Oh, boy. Tom Brady is back in the news, and it’s got nothing to do with this weekend’s upcoming Super Bowl. Nope. Once again, Tom Brady’s #DadLife is the focus of internet debate.
You might recall that earlier this week/last week, a radio show host referred to Brady’s 5-year-old daughter, Vivian, as “an annoying little pissant.” The host was referring to a scene featuring Vivian in Brady’s new Tom Vs. Time Facebook docuseries. Star Patriots quarterback Brady shut that smack talk down like a defensive linebacker/all-around rock star dad. So what’s the Tom talk about today? Well, the internet can’t decide if an affectionate smooch between Brady and his son — in the same documentary — was a little too cozy for comfort.

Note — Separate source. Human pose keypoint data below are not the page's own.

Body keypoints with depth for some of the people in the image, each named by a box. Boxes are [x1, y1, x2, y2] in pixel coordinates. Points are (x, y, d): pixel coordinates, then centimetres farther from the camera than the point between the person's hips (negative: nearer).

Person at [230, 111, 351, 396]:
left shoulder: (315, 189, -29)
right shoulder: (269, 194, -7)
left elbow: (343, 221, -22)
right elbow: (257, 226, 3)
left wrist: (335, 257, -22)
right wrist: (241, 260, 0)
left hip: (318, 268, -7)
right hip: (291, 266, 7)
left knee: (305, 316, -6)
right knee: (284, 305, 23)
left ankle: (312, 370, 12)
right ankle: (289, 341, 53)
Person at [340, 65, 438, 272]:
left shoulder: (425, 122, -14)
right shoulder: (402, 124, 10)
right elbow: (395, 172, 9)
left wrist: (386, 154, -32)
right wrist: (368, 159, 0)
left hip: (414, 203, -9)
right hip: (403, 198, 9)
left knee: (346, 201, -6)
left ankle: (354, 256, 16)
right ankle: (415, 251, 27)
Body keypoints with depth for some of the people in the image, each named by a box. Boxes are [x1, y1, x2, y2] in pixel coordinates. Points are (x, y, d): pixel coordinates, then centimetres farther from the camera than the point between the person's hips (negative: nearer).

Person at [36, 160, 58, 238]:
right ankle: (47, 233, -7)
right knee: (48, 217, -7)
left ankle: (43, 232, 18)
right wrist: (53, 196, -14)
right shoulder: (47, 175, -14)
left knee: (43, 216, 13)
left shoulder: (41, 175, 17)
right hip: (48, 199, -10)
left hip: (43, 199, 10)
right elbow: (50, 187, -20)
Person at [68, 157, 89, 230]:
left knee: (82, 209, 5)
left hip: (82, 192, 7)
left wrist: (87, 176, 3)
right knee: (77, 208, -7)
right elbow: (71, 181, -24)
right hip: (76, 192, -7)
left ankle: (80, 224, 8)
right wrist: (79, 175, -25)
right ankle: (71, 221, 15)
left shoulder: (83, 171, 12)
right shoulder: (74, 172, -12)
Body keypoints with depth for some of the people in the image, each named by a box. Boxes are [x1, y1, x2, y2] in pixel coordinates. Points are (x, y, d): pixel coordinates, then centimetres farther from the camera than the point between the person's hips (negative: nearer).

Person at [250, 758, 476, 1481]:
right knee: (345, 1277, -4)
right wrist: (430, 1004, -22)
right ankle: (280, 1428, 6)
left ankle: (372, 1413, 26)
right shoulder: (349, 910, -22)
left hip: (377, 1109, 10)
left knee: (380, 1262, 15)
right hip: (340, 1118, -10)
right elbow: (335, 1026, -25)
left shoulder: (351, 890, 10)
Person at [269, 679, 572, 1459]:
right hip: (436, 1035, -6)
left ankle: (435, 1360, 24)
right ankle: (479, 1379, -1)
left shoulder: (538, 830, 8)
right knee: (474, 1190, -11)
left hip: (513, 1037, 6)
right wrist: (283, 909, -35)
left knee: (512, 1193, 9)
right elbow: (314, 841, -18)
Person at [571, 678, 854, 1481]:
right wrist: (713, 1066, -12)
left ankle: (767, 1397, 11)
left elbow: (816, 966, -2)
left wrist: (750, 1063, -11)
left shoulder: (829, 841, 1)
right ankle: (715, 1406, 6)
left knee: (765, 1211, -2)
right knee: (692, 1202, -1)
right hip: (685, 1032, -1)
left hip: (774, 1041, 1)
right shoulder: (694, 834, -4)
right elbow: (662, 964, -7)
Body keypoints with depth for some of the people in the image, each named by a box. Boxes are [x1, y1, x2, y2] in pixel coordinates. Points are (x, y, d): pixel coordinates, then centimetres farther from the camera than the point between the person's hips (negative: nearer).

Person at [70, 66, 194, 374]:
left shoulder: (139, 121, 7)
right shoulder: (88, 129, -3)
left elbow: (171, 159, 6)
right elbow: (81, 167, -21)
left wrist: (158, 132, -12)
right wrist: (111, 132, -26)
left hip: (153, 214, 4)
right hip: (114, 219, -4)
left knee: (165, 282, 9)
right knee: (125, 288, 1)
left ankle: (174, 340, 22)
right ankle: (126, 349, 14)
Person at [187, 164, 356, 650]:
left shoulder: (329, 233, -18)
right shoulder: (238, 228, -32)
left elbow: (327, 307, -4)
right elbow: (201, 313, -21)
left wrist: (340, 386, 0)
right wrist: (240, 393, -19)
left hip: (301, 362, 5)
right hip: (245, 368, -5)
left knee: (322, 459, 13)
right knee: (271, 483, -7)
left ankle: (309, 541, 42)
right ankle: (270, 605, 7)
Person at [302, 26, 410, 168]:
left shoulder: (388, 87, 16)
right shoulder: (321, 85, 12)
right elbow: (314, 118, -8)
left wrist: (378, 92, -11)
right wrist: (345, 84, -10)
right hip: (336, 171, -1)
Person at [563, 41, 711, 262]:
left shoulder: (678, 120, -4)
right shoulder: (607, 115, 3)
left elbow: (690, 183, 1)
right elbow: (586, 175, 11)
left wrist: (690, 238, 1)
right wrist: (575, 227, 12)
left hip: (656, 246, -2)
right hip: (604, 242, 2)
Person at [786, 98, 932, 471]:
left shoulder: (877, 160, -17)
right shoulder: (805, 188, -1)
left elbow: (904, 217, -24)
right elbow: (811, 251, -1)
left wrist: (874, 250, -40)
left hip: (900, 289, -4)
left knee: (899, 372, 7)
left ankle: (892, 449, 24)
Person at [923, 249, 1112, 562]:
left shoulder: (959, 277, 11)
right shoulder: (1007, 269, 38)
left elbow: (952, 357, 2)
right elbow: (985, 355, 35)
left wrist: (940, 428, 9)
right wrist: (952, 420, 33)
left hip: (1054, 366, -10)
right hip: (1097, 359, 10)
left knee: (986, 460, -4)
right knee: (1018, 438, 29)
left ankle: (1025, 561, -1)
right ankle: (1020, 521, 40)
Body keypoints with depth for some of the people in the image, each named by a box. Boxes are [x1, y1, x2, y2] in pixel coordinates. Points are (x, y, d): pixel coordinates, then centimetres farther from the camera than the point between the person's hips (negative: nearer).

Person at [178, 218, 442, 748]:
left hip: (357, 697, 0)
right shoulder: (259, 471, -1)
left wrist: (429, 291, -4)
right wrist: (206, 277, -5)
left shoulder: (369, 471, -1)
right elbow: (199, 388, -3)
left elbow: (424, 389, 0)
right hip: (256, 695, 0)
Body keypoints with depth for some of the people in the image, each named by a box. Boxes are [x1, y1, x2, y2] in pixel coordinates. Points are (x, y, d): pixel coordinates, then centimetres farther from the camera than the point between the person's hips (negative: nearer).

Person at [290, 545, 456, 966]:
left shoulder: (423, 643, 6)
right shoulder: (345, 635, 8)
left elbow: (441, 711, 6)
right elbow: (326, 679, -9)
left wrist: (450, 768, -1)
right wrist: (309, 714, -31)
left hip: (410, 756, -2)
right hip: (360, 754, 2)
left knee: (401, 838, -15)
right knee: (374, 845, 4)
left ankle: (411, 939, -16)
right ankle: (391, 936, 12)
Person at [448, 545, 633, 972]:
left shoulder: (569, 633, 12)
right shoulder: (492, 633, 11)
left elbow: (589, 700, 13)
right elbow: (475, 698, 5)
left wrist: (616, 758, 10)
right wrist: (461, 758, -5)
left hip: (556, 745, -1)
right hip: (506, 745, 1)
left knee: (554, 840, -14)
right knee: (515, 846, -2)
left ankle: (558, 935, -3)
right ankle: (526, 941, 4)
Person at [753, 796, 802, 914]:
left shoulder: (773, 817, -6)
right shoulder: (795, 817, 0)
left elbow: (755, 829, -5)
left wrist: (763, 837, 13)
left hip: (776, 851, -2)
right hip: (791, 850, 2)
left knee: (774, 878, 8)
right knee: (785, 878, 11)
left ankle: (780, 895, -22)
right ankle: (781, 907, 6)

Poor Brady. We’re pretty sure all this ruckus about his family life was not what he had in mind when releasing said documentary. But go ahead. You can decide for yourself whether you’re weirded out by the father-son bond between Brady and his 11-year-old son Jack (with ex-girlfriend, actor Bridget Moynahan). Brady also has son Benjamin, 8, with wife Gisele Bündchen.
In the scene in question, Brady is getting a sports massage at home when Jack wanders in to check his fantasy football standings.
“What do I get?” Brady jokes with his son. Jack gives his dad a kiss and starts to exit, when the massage therapist pipes up, “You know, Jack. Everything comes with a cost, bud.”
“That was, like, a peck,” Brady protests. So Jack obligingly trots back to his dad and kisses him on the mouth again. Twitter is fired up about this, referring to the length of the smooch as “uncomfortably long” and “disturbing.”
CBS2 even sent a reporter out onto the street to see what New Yorkers thought. Mind you, New York in general is not a fan of the Patriots, so that might not have been the prime place for unbiased on-the-ground polling about the Pats’ star QB.
Parrish Watson of Parkchester, New York, watched the video clip with the reporter and said of the kiss, “Too long, like romantic long.”
But Kurt Czaplinski of Hempstead, New York, disagreed. “I kiss my son on his lips. I have since day one. I would have no problem with my son kissing me like that.”
Others, meanwhile, have called out the trading-a-kiss-for-a-favor dynamic as the problematic part of the scene. “I don’t think affection should ever be tied in with a favor,” said parenting expert Carolyn Meyer-Wartels to CBS2.